• Document:
..........

1988 PBA Open Conference finals
| Team | Coach | Wins |
| San Miguel Beermen | Norman Black | 4 |
| Purefoods Hotdogs | Ramon Fernandez | 3 |
- Dates: May 26 – June 9, 1988
- Television: Vintage Sports (PTV)
- Radio network: DZSR

PBA Open Conference finals chronology
- < 1987 1989 >

= 1988 PBA Open Conference finals =

Basketball tournament in the Philippines

The 1988 PBA Open Conference finals was the basketball championship of the 1988 PBA Open Conference, and the conclusion of the conference playoffs. The San Miguel Beermen and Purefoods Hotdogs, aiming for victory, played for the 39th championship contested by the league.

The San Miguel Beermen repeated as back-to-back champions, denying the Purefoods Hotdogs a first title in its maiden season in the PBA, the Beermen won in a seven-game series by taking the last two games. The best-of-seven finals went the full distance for only the second time in league history.

==Qualification==

| San Miguel |  | Purefoods |  |
|---|---|---|---|
| Finished 7–3 (.700), 1st | Eliminations |  | Finished 6–4 (.600), tied for 2nd |
| Finished 12–6 (.667), tied for 1st | Semifinals |  | Finished 12–6 (.667), tied for 1st |

==Series scoring summary==
| Team | Game 1 | Game 2 | Game 3 | Game 4 | Game 5 | Game 6 | Game 7 | Wins |
| San Miguel | 129 | 101 | 88 | 93 | 97 | 105 | 94 | 4 |
| Purefoods | 116 | 107 | 96 | 88 | 103 | 85 | 92 | 3 |
| Venue | ULTRA | ULTRA | ULTRA | ULTRA | ULTRA | ULTRA | ULTRA | |

==Games summary==

===Game 1===

San Miguel took advantage of the Hotdogs' sluggish start and led 27–11 early, the Beermen padded their margin to 23 points at 51–28 in the second quarter and took a 62–47 lead at halftime. Purefoods could only come closer to six points, 80–86, barely a minute into the fourth period.

..........

• Problems:
a - Using the finals page above, turn the paragraph beginning "The San Miguel Beermen repeated" into a short bulleted list that keeps its main facts.
b - According to the finals page, do these statements hold? Answer yes or no for each, quoting the words that decide it: (i) Purefoods finished the eliminations tied for second; (ii) the series was the 40th championship contested by the league; (iii) San Miguel led Game 1 at halftime.
The rows that follow come from a separate source.

• Material shown:
..........

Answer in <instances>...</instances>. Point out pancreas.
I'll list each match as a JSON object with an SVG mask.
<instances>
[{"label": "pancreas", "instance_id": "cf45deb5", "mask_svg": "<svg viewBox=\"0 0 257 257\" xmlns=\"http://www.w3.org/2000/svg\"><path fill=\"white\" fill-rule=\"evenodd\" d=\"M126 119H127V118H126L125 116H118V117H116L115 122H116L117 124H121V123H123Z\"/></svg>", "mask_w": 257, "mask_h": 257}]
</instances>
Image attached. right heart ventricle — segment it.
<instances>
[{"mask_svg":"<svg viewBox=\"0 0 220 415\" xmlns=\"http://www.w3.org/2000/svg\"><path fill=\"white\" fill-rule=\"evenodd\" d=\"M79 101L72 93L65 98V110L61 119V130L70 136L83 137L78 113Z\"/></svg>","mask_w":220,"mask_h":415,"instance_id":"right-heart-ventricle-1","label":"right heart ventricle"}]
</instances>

..........

• Outputs for the tasks:
a -
- San Miguel won back-to-back championships.
- Purefoods was denied a first title in its debut PBA season.
- The Beermen won the seven-game series by taking the last two games.
- This was only the second time in league history that the best-of-seven finals went the full distance.

b -
(i) Yes: "Finished 6–4 (.600), tied for 2nd"
(ii) No: "played for the 39th championship contested by the league"
(iii) Yes: "took a 62–47 lead at halftime"